**GIVEN PROBLEM:** Copy the lines of text in the data below word for word, and leave the pictures out of your answer.

━━━ RECORD EXCERPTS ━━━

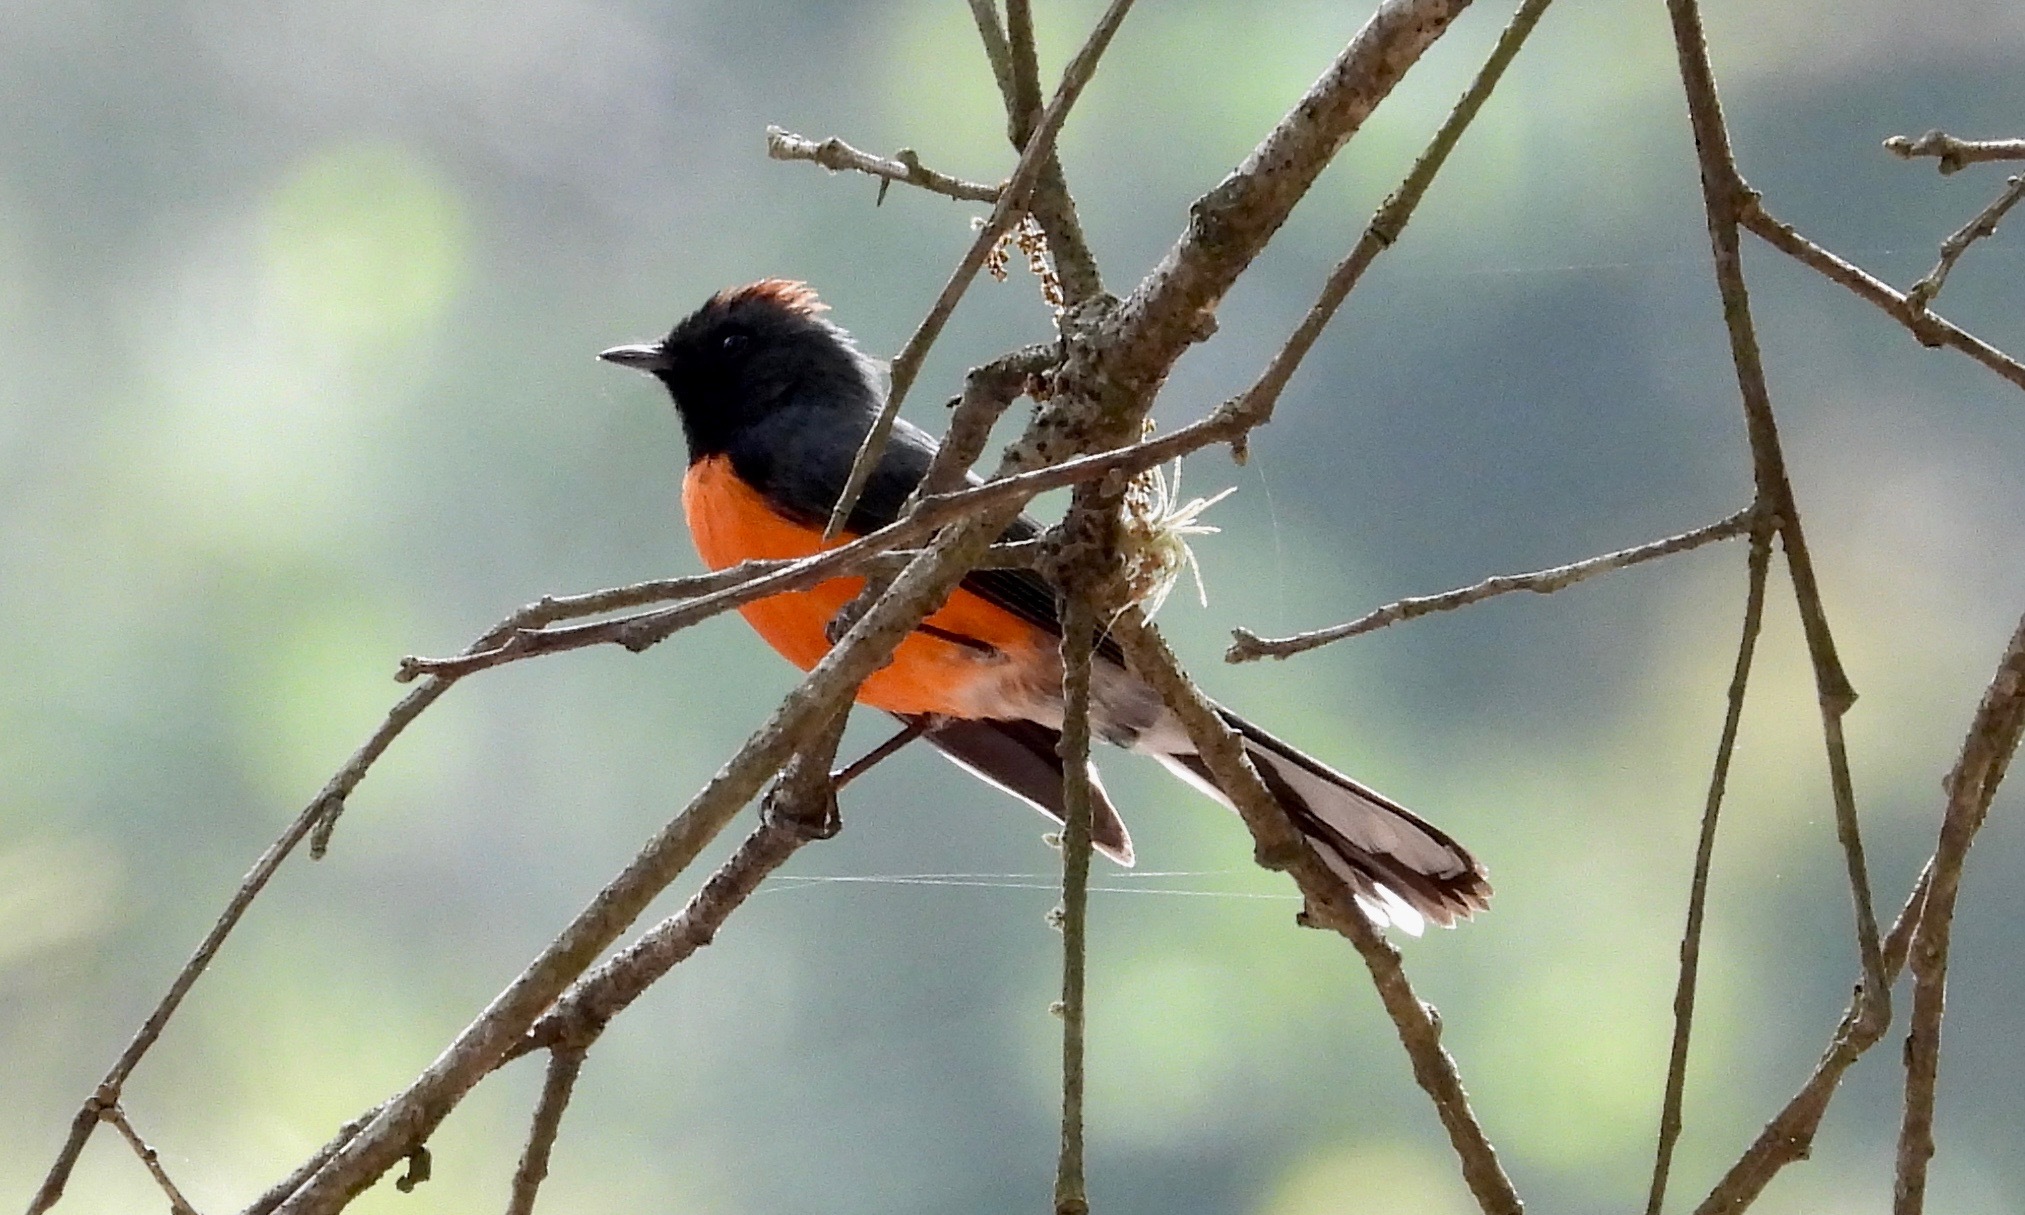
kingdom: Animalia
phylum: Chordata
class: Aves
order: Passeriformes
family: Parulidae
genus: Myioborus
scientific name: Myioborus miniatus
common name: Slate-throated redstart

━━━

**RESPONSE TO THE TASK:**
kingdom: Animalia
phylum: Chordata
class: Aves
order: Passeriformes
family: Parulidae
genus: Myioborus
scientific name: Myioborus miniatus
common name: Slate-throated redstart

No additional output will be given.